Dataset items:

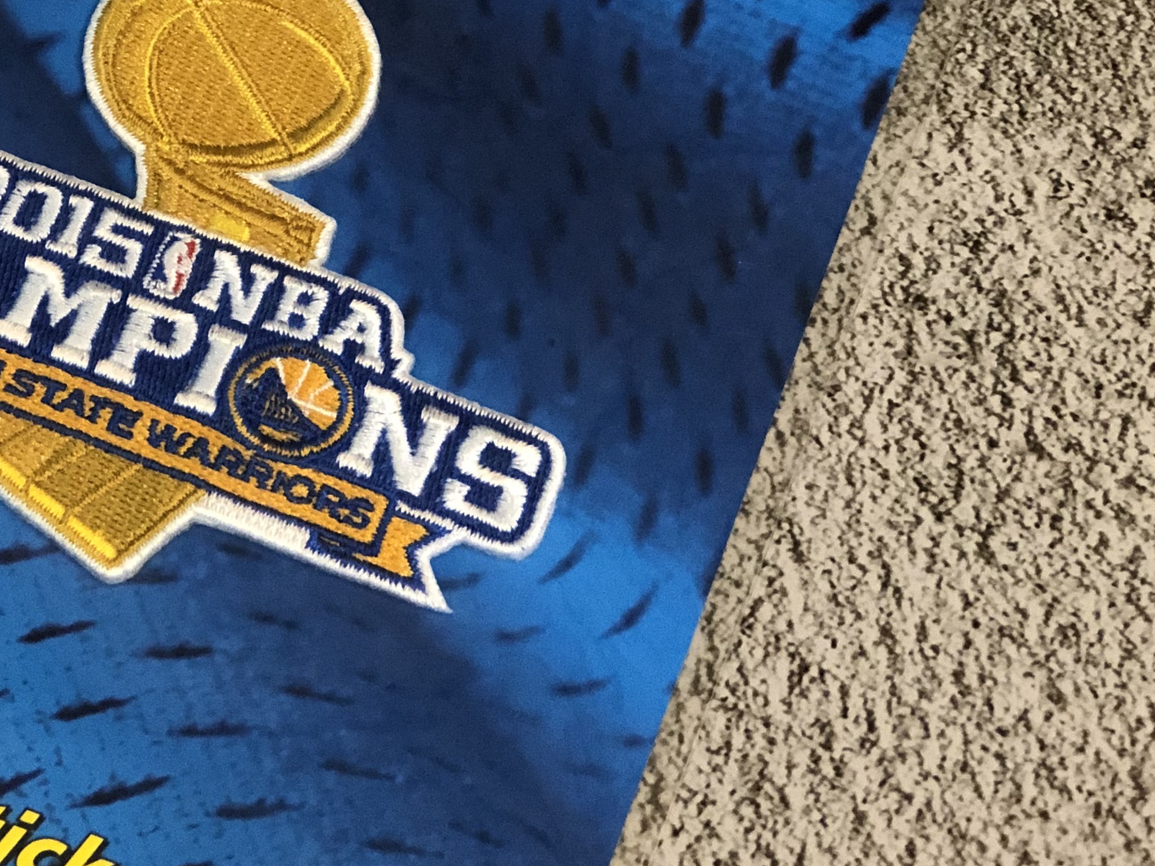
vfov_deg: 12.1
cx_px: -27
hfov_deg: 15.8
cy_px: 238
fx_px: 4071
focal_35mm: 122
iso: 320
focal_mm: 6.6
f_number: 2.8
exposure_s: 1/30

To-do item -
Although the records above contain pictures, your copy should give only their text, exactly as written.

Solution to the exercise -
vfov_deg: 12.1
cx_px: -27
hfov_deg: 15.8
cy_px: 238
fx_px: 4071
focal_35mm: 122
iso: 320
focal_mm: 6.6
f_number: 2.8
exposure_s: 1/30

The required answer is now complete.